Augmented Visibility in Architectural Space: Influencing Movement Patterns

Varoudis, Tasos (2014). Augmented Visibility in Architectural Space: Influencing Movement Patterns. PhD thesis The Open University.



The rapid development of computing associated with our modern era has resulted in exciting and innovative incorporation of digital technology in architectural design. However, this presents challenges for established theories of spatial analysis, such as space syntax, developed by Hillier and Hanson.

The research presented in this thesis identifies and addresses a lack of knowledge concerning the impact of digitally manipulating physical architectural environments by introducing perceived visual depth into them. The research contributes to the development of space syntax theory by showing that the introduction of perceived visual depth in architectural space impacts on people’s behaviour, and that space syntax theory needs to be adjusted to account for this phenomenon.

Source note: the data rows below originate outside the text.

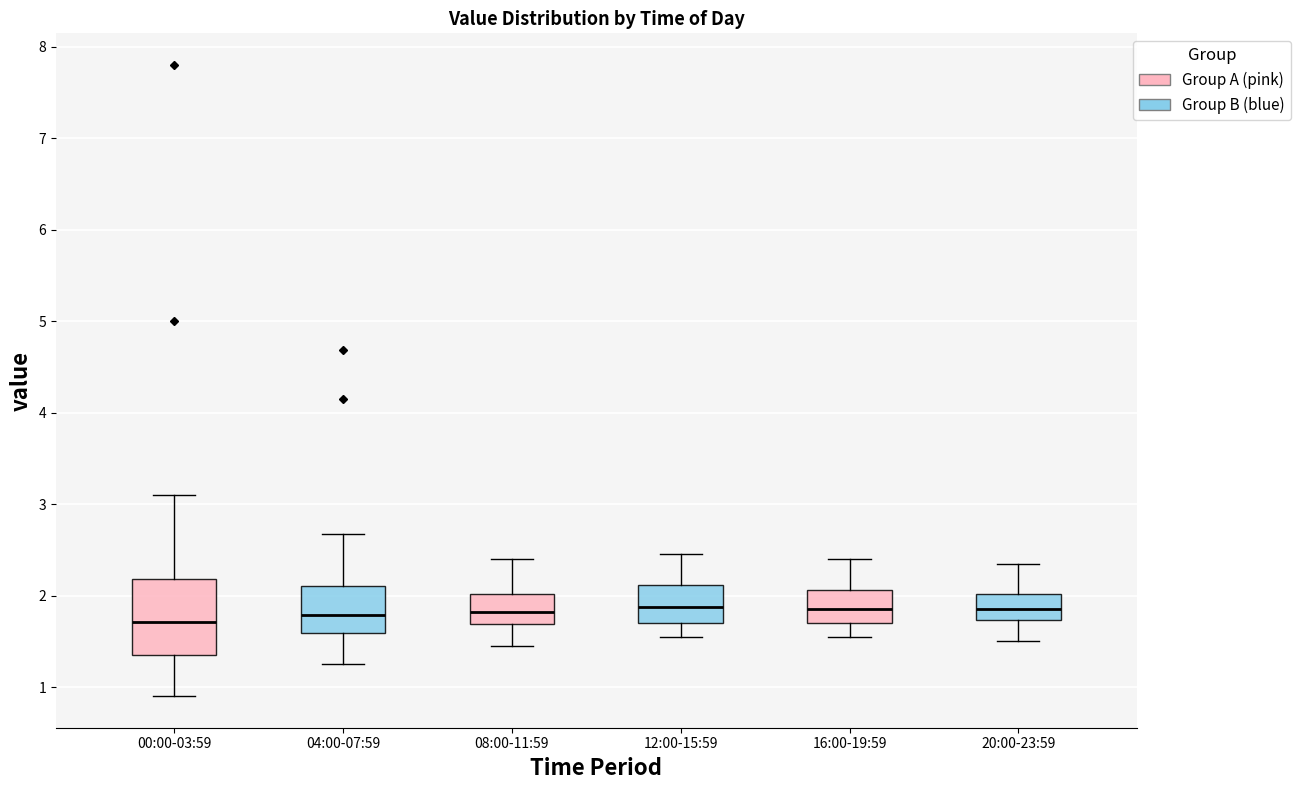

Where does the median line of the box for 12:00-15:59 sit on the y-axis? The values are not printed on the chart, so give them approximately, as read against the axis.

1.9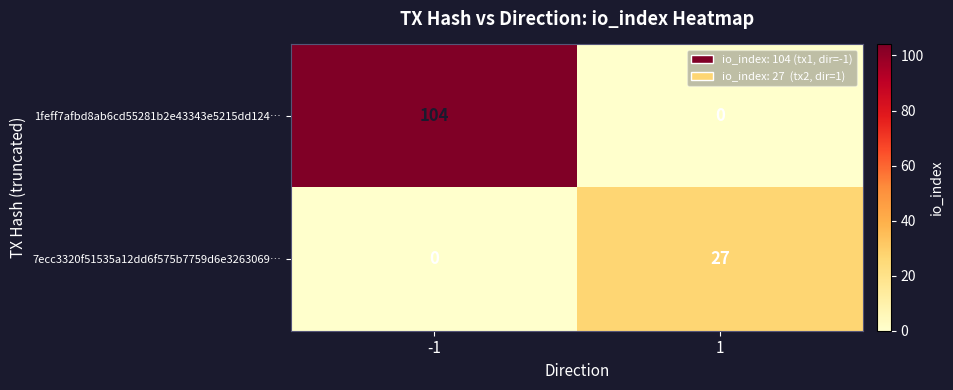

The value of 1feff7afbd8ab6cd55281b2e43343e5215dd124… at 1 is -34. True or false?

False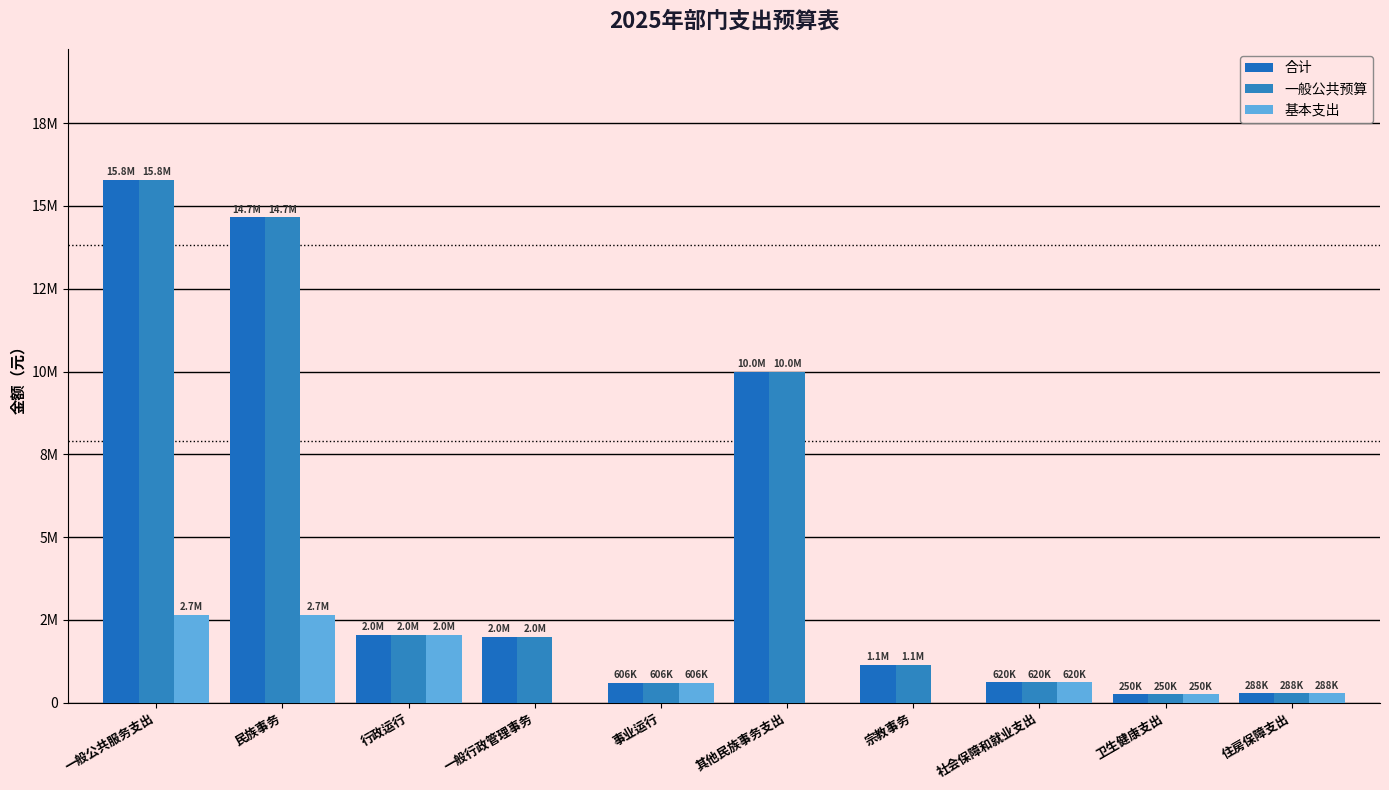

Does the chart contain any negative values?

No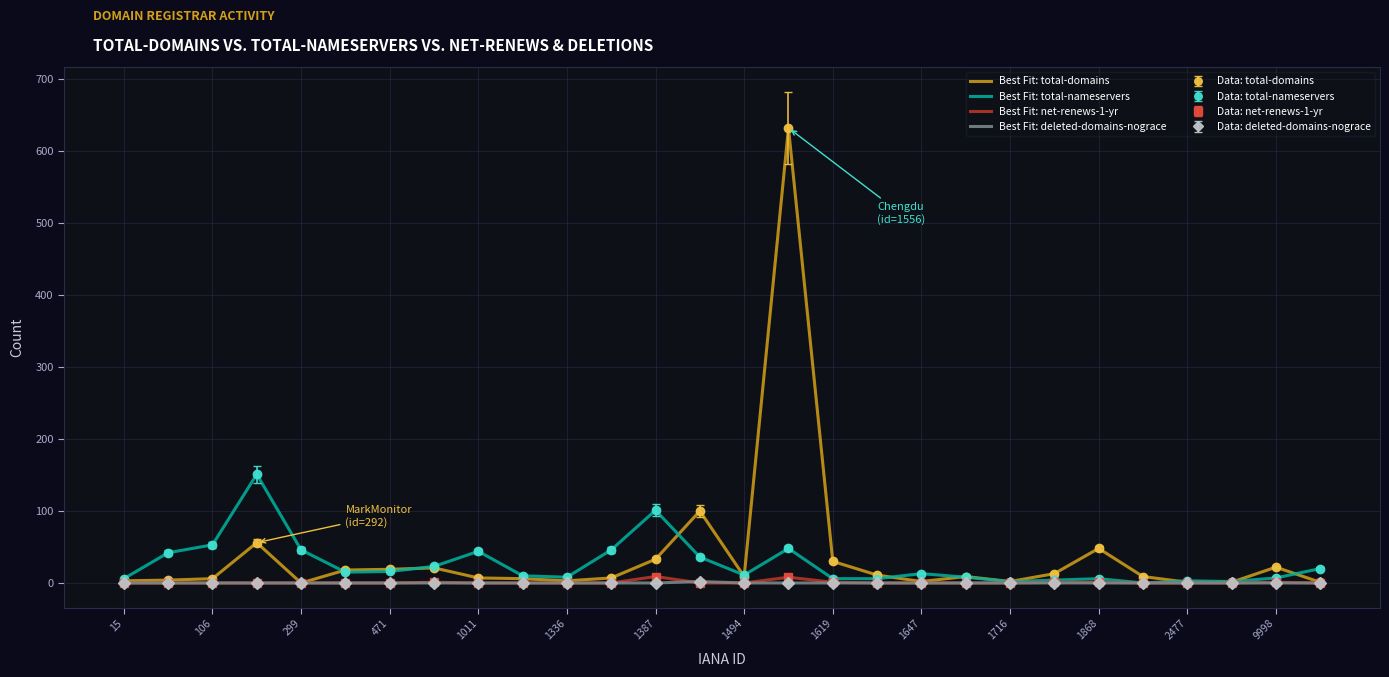

True or false: Best Fit: total-domains has more than 1 interior local peaks.

True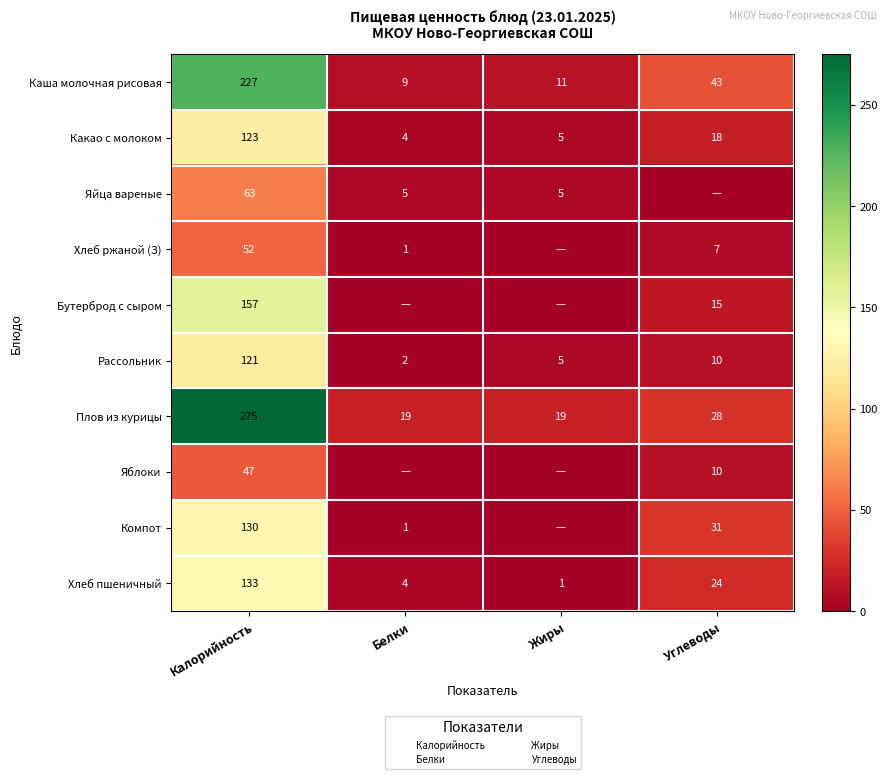

What is the total value across all series at Белки?

45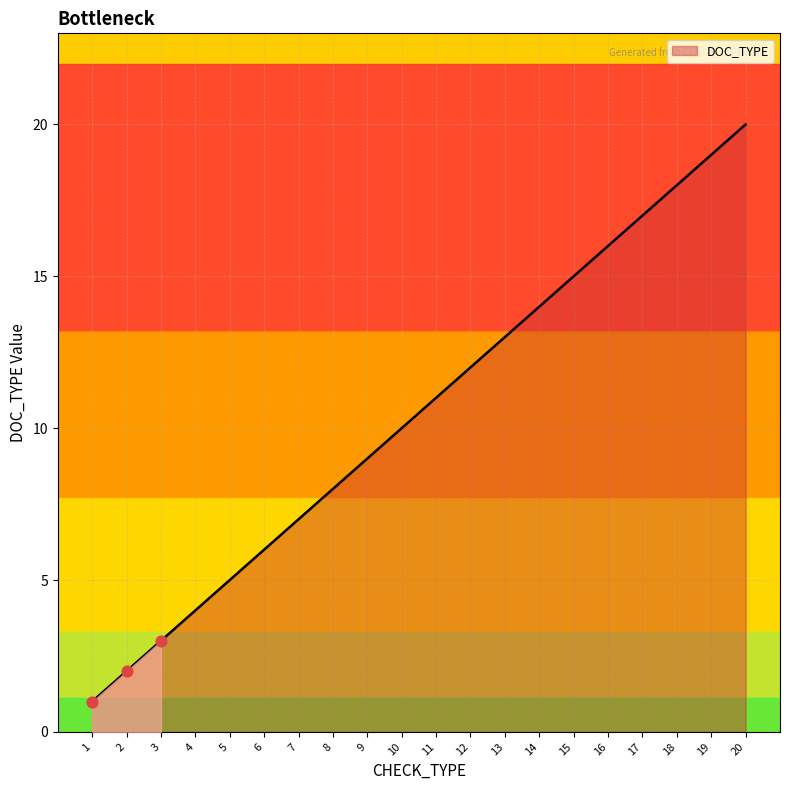

What is the ratio of the value at 7 to the value at 19?

0.4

The overarching hypothesis of the experiments detailed by the thesis was that ambient displays can be introduced into physical architectural settings to augment the perceived visual depth of a space by virtually linking and extending physical space towards another real or virtual space. This augments the topological and visual relations of a space which influences how people use and move within such settings.

To investigate the hypothesis a series of experiments was designed and conducted. A pilot study showed that manipulating the perceived depth of a wall through digital projection had a significant effect on people’s use of the space.

The first of the main experiments showed that the position of an ambient display, acting as a virtual window through the wall upon which it was placed, had the capacity to influence people’s behaviour in space. This was established by designing a T-shaped corridor which participants entered from the bottom and were therefore required to make a left or right-hand turn decision to access a target area beyond the corridor. Whilst the environment was held constant the display was placed in one of three conditions, central, left, or right. The analysis showed that people’s turn-based decisions were affected by the position of the display.

The second experiment used the same architectural setting but held the position of the ambient display constant in the central position whilst altering what it displayed in three conditions. The display either acted as a realistic virtual window, showing what would be seen if the display was a real window or it skewed the perspective of the image by manipulating the vanishing point towards the left or right. The turn-based decisions of participants entering the corridor were recorded and the results showed that they were significantly influenced by the manipulation.

The experimental data showed that digital displays can act as virtual windows which alter spatial relations in a simple architectural space. This knowledge, combined with an awareness that current methods of spatial analysis cannot account for the impact of introducing digital depth into architectural space, show that theories must be adapted to ensure their ability to model behaviour in hybrid architectural environments which incorporate digital technology.